There is also the fact that art financing tends to focus solely on art by established artists. The key thing for specialist art lenders like Stewart is knowing they can sell the art and there is a market for the artwork in the long-term, so they only lend against artists “that have a proven auction track record.”
“I’m not going to lend against artists that have suddenly popped up and that are kind of just fresh out the primary market. They may have been tested in auction once, so they don’t have that track record. Because me as a lender, I don’t know in two years if there’s going to be a market for that art. I’ve got to know at the point at which I’m lending the money, that there is a well-established market, and there’s a well-established international group of buyers for a painting,” said Stewart.
For example, with regards to Chinese contemporary art, she has a list of 10 to 15 artists her company would consider but these are artists who sold very well and fairly consistently at Sotheby’s and Christie’s Evening Sale in New York or London. “If an artist only sells in Hong Kong and it only has a local market, we wouldn’t lend against it, and that applies for, let’s say, Latin American art. If it only sells in Latin America to a local market, we’re not going to lend against it.”
The primary reason this emphasis on international market appeal is so crucial for specialist art lenders is because they want to ensure the art is not subject to the risk of a relatively small market or a very specific, localized market having a problem.

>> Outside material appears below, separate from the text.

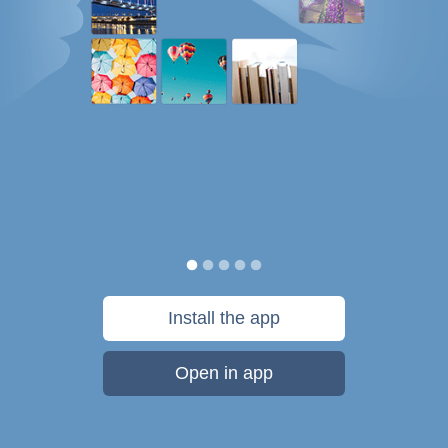
Install the app
Open in app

Even so, this seemingly low risk choice to focus on established and brand name art, does not mean art lenders are not adversely impacted by the current global economic volatility. According to Asher Edelman, from a New York-based company that offers maximum 40 per cent loan-to-value ratio on art financing with possession of the works, lenders are appraising art at lower values. He indicated an estimated decline of 20 per cent to 30 per cent on initial and final appraisals from February to March this year, citing the fact that clients are requesting loans of one to four million dollars.

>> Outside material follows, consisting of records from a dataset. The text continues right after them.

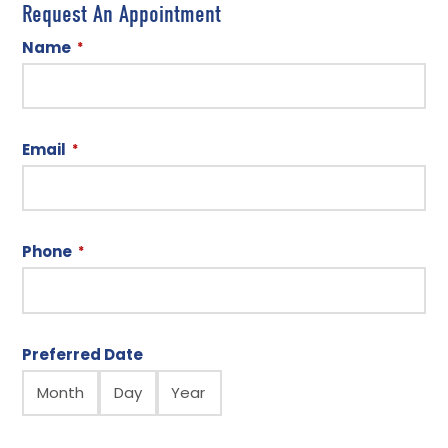
Request An Appointment
Name
*
Email
*
Phone
*
Preferred Date
Month
Day
Year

It is also worth noting that not everyone who is requesting such loans are doing so to fortify their pandemic hit portfolio or businesses. The wealthy still have their high spending ease, even in these times. This is especially evident in this example of the diverse uses of art financing.
“Another example is we’re financing against a collection of Impressionist paintings. A US$3 million loan against a couple of Impressionist paintings, and that collector was using that money to buy a Fabergé collection, so it’s a slightly more indirect way, but you’re still providing finance against a collector’s artwork for him to buy more collectables. We definitely see that in one way or another quite frequently,” said Stewart.
This month alone, fortunes of American billionaires rose by US$434 billion during the nation’s lockdown between mid-March and mid-May. It is safe to say the ultra-wealthy in other parts of the world are no different. For better or worse, art financing is clearly a useful tool, not merely for the wealthy but also for the rest of us to take a closer look at how the rich get richer even in these times.